"şimdiye kadar onun yazdığı en dehşet verici son"
Bu kitaba bu zamana kadar en çok buradan vuruldu. Neden dehşet verici bulunduğunu çok iyi anladım. Spoiler ile devam edeyim.
King'in birçok kitabını okudum. En iyi vuruşu bilinmezlikti. Bir cehennem, öte dünya girecekse işin içine; hep bir sis perdesi ardından (The Mist) ya da taşlar arasındaki kesiklerden (N.) görürdük orayı. Orada kaotik şeyler olduğunu bilirdik, ama asla net çizgilerle tanımlanmazlardı. Bu kitapta ölümün bile öldüğü toprakların tasviri var. King'den daha önce böyle bir anlatı okumadım. Korkunun ustasının ölümden sonrası tasviri bence kitabın afili arka kapak yazısı için yeterli bir sebep. Hiçlik insanı üzüyor.

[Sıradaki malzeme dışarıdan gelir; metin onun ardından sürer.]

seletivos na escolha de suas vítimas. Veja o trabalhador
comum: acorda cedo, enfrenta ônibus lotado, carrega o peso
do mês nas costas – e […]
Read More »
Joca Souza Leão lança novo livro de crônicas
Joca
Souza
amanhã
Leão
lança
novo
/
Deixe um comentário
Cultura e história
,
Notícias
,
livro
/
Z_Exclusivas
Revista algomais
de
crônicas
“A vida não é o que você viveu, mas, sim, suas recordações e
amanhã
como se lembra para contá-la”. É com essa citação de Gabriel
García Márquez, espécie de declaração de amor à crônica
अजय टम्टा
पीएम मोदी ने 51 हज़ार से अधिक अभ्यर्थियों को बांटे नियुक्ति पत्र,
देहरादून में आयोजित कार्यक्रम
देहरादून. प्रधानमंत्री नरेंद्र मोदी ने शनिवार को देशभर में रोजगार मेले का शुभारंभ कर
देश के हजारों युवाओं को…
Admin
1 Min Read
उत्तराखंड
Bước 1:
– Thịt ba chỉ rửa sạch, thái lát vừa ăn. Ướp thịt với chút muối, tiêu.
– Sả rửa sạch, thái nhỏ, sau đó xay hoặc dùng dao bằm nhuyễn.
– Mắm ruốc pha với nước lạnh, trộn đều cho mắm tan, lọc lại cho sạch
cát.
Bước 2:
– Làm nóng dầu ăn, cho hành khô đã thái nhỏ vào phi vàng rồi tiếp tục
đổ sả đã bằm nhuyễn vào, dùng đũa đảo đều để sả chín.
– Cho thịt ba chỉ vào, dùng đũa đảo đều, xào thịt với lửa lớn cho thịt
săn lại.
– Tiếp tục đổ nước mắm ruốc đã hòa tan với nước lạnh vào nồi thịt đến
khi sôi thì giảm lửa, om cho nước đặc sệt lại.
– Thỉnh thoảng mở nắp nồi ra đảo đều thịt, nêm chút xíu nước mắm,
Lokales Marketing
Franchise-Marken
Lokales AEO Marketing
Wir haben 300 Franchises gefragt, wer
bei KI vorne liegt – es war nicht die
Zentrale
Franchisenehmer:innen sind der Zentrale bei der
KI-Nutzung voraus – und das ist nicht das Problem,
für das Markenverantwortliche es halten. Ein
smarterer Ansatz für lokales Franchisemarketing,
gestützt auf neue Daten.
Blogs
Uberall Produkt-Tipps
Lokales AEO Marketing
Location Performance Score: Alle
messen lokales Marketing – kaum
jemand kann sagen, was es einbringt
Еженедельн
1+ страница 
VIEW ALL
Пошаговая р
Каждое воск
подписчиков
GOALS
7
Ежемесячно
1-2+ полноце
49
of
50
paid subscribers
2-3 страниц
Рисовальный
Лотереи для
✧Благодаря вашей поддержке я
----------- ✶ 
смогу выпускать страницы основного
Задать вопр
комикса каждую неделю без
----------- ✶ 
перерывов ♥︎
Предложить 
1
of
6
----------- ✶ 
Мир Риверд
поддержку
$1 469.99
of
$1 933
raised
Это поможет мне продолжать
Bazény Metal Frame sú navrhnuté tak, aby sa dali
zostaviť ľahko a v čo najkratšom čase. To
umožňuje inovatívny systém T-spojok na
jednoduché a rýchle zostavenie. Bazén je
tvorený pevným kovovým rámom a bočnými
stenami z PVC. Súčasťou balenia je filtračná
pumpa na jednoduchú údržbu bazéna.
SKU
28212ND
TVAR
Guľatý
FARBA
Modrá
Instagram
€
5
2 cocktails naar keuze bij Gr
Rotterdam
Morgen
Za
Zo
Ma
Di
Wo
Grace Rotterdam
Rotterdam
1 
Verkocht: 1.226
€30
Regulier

Kitabı sevdim mi? Emin değilim. Karakter odaklı, uzun yıllara yayılmış kitapları sevmek kolay değil. King kitaplarında durağan bölümlere alışığım. Bu genelde kitaba ara vermeme neden olur. Sonra dünyasını özler, geri dönerim. Diriliş de onlardan oldu. Karakterin çocukluğu ve ilk gençliği harikaydı. Ardından biraz ara...
Sonrası su gibi.
İyi bir deneyim oldu. Düşüşte olduğunu iddia edenlerin ağzının ortasına geçirmiş kral. Ben "Eğlence Parkı"nı da sevmiştim. Kabul edelim, adam hâlâ iyi.